Лампа под зеленым матовым абажуром бросала на скатерть стола яркий ровный круг… Иван Тимофеевич видел в этом круге две близко склонившиеся головы: одну — женскую, белокурую, с нежными и тонкими чертами лица, другую — гордую и красивую голову юноши, с которой черные волнистые волосы падали небрежно на плечи, на смуглый смелый лоб и на большие черные глаза, такие горячие, выразительные, правдивые глаза. На своих щеках и на своей шее Холщевников чувствовал прикосновение нежных рук Котика и его теплое дыхание, даже слышал запах его волос, слегка выгоревших за лето на солнце и напоминавших запах перьев маленькой птички. Все это вместе сливалось в такое гармоничное, такое радостное и светлое впечатление, что глаза Холщевникова невольно начали щипать благодарные слезы.
Две головы, склонившиеся около лампы и почти касавшиеся волосами, принадлежали жене Холщевникова и Григорию Баханину, его лучшему другу и ученику. Иван Тимофеевич с искренней, горячей и заботливой любовью относился к этому пылкому и беспорядочному молодому человеку, в картинах которого опытный глаз учителя давно уже прозрел дар широкой и дерзкой кисти громадного таланта. В душе Холщевникова совсем не было зависти, столь свойственной бурной и вульгарной среде художников. Наоборот, он гордился тем, что будущая знаменитость — Баханин — брал у него первые уроки и что его жена, Лидия, раньше всех признала и оценила его ученика.

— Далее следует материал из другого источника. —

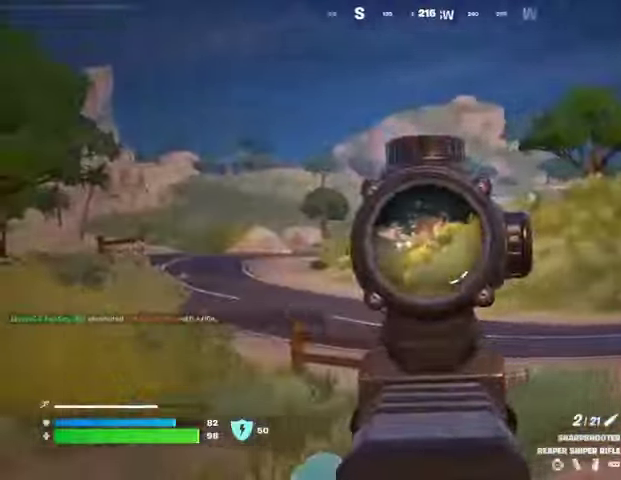
{"buttons": [], "left_stick": "right", "right_stick": "center", "events": [[33, "L2", "up"], [33, "L3", "down"], [33, "left_stick", "up"], [100, "L3", "up"], [133, "CROSS", "down"], [133, "left_stick", "right"], [167, "CROSS", "up"], [200, "right_stick", "left"], [433, "right_stick", "center"]]}
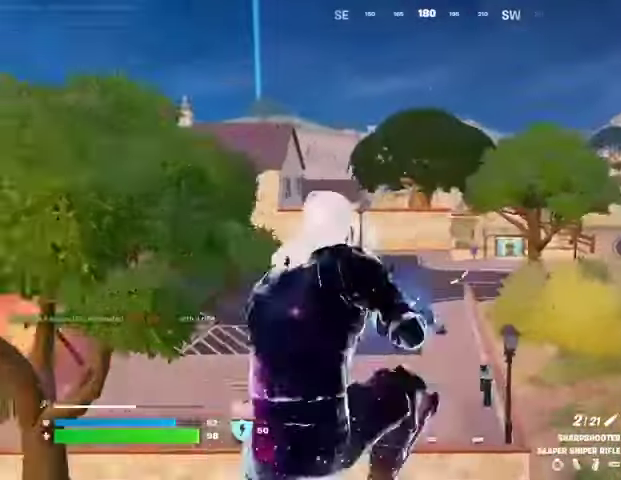
{"buttons": ["R3"], "left_stick": "right", "right_stick": "center", "events": [[467, "R3", "down"]]}
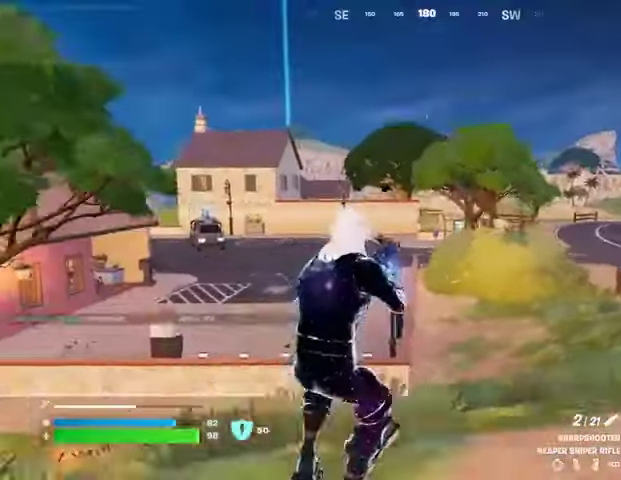
{"buttons": [], "left_stick": "up-right", "right_stick": "center", "events": [[67, "R3", "up"], [267, "left_stick", "up-right"], [367, "CROSS", "down"], [433, "CROSS", "up"]]}
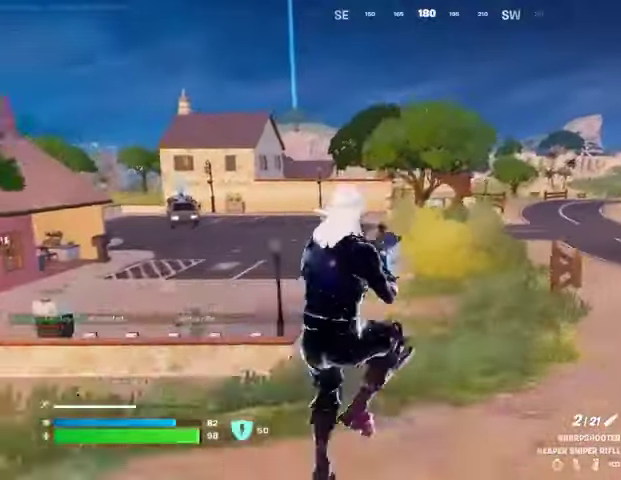
{"buttons": [], "left_stick": "up-right", "right_stick": "center", "events": []}
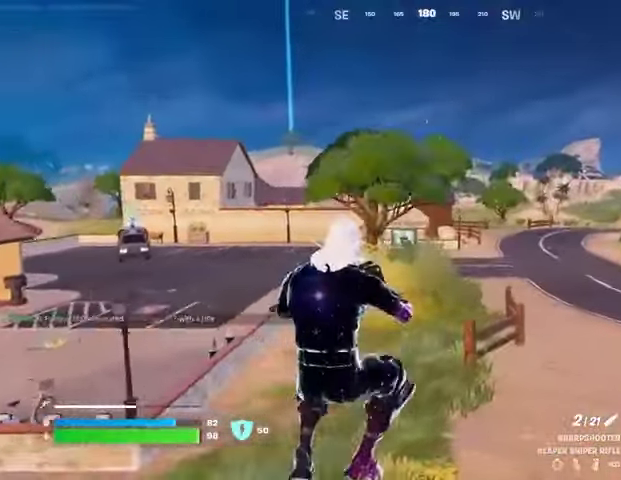
{"buttons": ["CROSS"], "left_stick": "right", "right_stick": "center", "events": [[200, "left_stick", "right"], [233, "R3", "down"], [333, "R3", "up"], [333, "right_stick", "right"], [433, "right_stick", "center"], [500, "CROSS", "down"]]}
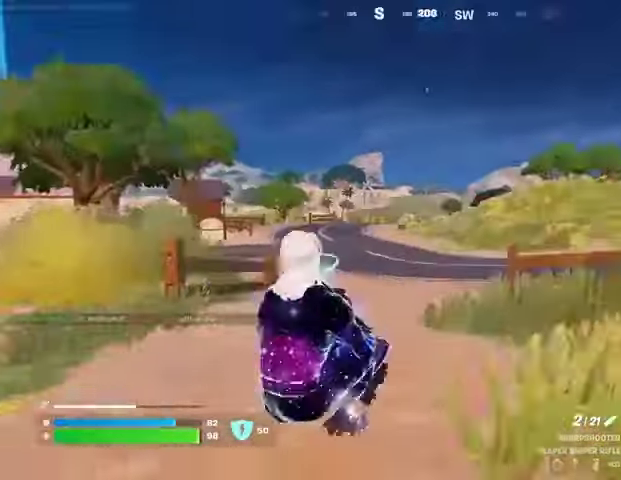
{"buttons": [], "left_stick": "down-right", "right_stick": "center", "events": [[33, "SQUARE", "down"], [67, "CROSS", "up"], [100, "SQUARE", "up"], [133, "right_stick", "left"], [200, "left_stick", "down-right"], [233, "right_stick", "center"]]}
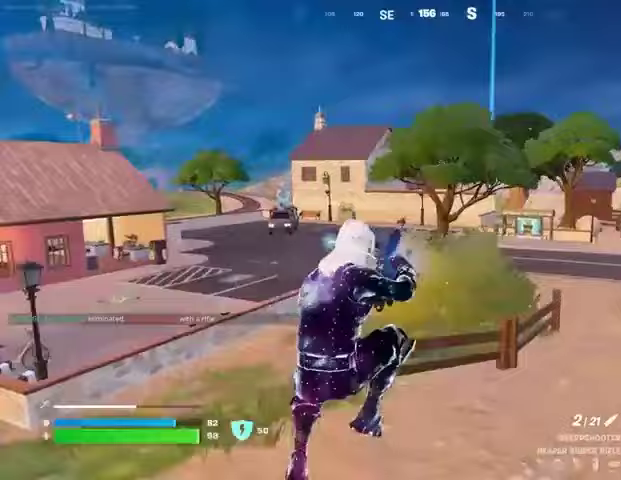
{"buttons": [], "left_stick": "up-right", "right_stick": "right", "events": [[100, "R3", "down"], [133, "left_stick", "right"], [167, "R3", "up"], [267, "right_stick", "right"], [433, "left_stick", "up-right"]]}
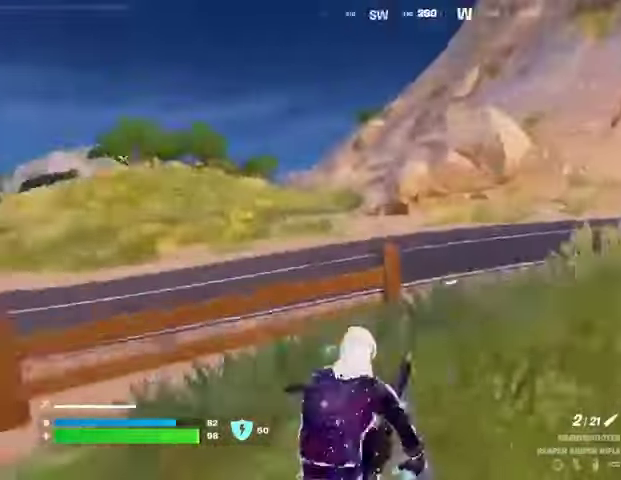
{"buttons": [], "left_stick": "up", "right_stick": "center", "events": [[67, "CROSS", "down"], [133, "left_stick", "up"], [167, "CROSS", "up"], [200, "right_stick", "center"]]}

Баханин, молча и не отрываясь, чертил карандашом на лежавшем перед ним листе бристольской бумаги, и из-под его руки выходили карикатуры, виньетки, животные в человеческих костюмах, изящно сплетенные инициалы, пародии на картины, выставленные в Академии художеств, тонкие женские профили… Эти небрежные наброски, на которых каждый штрих поражал смелостью и талантом, быстро сменялись один за другим, вызывая на лице Лидии Львовны, внимательно следившей за карандашом художника, то усиленное внимание, то веселую улыбку.
— Ну вот какой ты, папа. Сам обещаешь, а сам теперь молчишь, — протянул обидчиво Котик. При этом он надул губки, опустил низко голову и, теребя свои пальцы, замотал ногами.
Холщевников обернулся к нему и, чтобы загладить свою вину, обнял его.
— Ну, хорошо, хорошо, Котик. Я тебе расскажу сейчас сказку. Не сердись… Только… Что бы тебе рассказать?..
Он задумался.
— Про медведя, которому отрубили лапу? — сказал Котик, облегченно вздыхая. — Только я это уже знаю.
Внезапно в голове Холщевникова сверкнула вдохновенная мысль. Разве жизнь его не может послужить темой для хорошей, трогательной сказки? Разве давно это было? — всего двенадцать лет тому назад, — когда он, бедный, неизвестный художник, затираемый начальством, оскорбляемый самообожанием, невежеством и рекламированием бездарностей, не раз ослабевал, терял голову в жестокой борьбе с жизнью и проклинал тот час, когда взялся за кисть. В это тяжелое время на его пути встретилась Лидия. Она была гораздо моложе его, она была ослепительно красива, умна, окружена поклонниками. Он, бедный, невзрачный, болезненный, испуганный жизнью, и мечтать не смел о любви этого высшего обворожительного существа. Но она первая уверовала в него, первая протянула ему руку. Когда, утомленный неудачами и бедностью, потерявший силу и надежду, он падал духом, она ободряла его лаской, нежной заботой, веселой шуткой. И ее любовь восторжествовала… Теперь имя Холщевникова известно всякому грамотному человеку, его картины украшают галереи коронованных особ, — он единственный из академиков, которого обожает ни во что не верящая среда молодых художников… О материальном успехе и говорит нечего… И он и Лидия с избытком вознаграждены за долгие унизительные годы свирепой экономии, почти нищенства.